Thursday, December 24, 2009

New Year 2009 GoOdByE

The end of a decade is infused with meaning. And, it's not just the end of the year, but the end of the past 10 YEARS we're looking at. A lot of space is being fill on the air, in print and on-line about what this last 10 years has meant. What's the best and worst of every category? What does it all mean?

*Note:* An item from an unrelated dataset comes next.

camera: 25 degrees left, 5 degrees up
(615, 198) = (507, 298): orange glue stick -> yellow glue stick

It has been unique in many ways and you can see it reflected best in the arts. Terry Gross recently interviewed singer/songwriter Nellie McKay. McKay's sweet voice doesn't jive with the words of many of her songs and jazzy upbeat music. One song in particular, "Manhattan Avenue" is about her rough childhood in Harlem where pit bulls ripped the throats out of kittens and where she and her mother got mugged in their apartment. But the music is breezy and her voice light. There's a hallucinatory feeling to how Nellie is laughing and singing gaily about sad and disconcerting events. It's a disconnect that I think epidomizes the end of the lying-to-your face cynicism of the Bush years and the need to look at the tragedies of our decade, especially 9/11 and Hurricane Katrina. We need to see it but we don't want to.
I'm trying to find a way to describe the sweetness that pulls you in, the mask, that is pulled away to reveal the darkness underneath. There's a sickness there, but it's too much to take in so we cover up with flavored cough syrup.

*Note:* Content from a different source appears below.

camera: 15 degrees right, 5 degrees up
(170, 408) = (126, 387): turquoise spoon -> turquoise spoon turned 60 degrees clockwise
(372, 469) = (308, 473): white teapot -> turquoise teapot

It's what artist Kara Walker achieved brilliantly in the late '90s with her antebellum silhouettes of horrors committed to slaves depicted in the refined and delicate 18th century art form. At first glance, Walker's art looks decorative and pretty. It's intricate and appealing. Then you get closer and see that the silhouettes are of slaves being raped and young white children abusing already abused black women. Walker was on the cutting edge, but I'll consider her part of this decade because of the influence her art had and still has.

There's also the art of Takashi Murakami. His super sweet large eyed anime creatures reveal disturbing and often horrifying realities. Sometimes it's purely whimsical, but sometimes it's a dream or fantasy that turns into a nightmare. There is a digital installation at the MOCA in Japan Town/downtown LA that beautifully shows this transition. It's a chiho aoshima piece that starts with large leaves and flowers, lovely brightly colored crickets and non-threatening creatures move, grow, evolve. There are undulating alive buildings with faces and blinking lights swaying in the background. Happy commerce in the background of changing nature. Slowly, things turn dark and the cute creatures turn into severed heads of once-cute girls spiked on the same plants we admired earlier.
What should we call this? There must already be a name for it.

A phrase just popped into my head: "Is that blood?"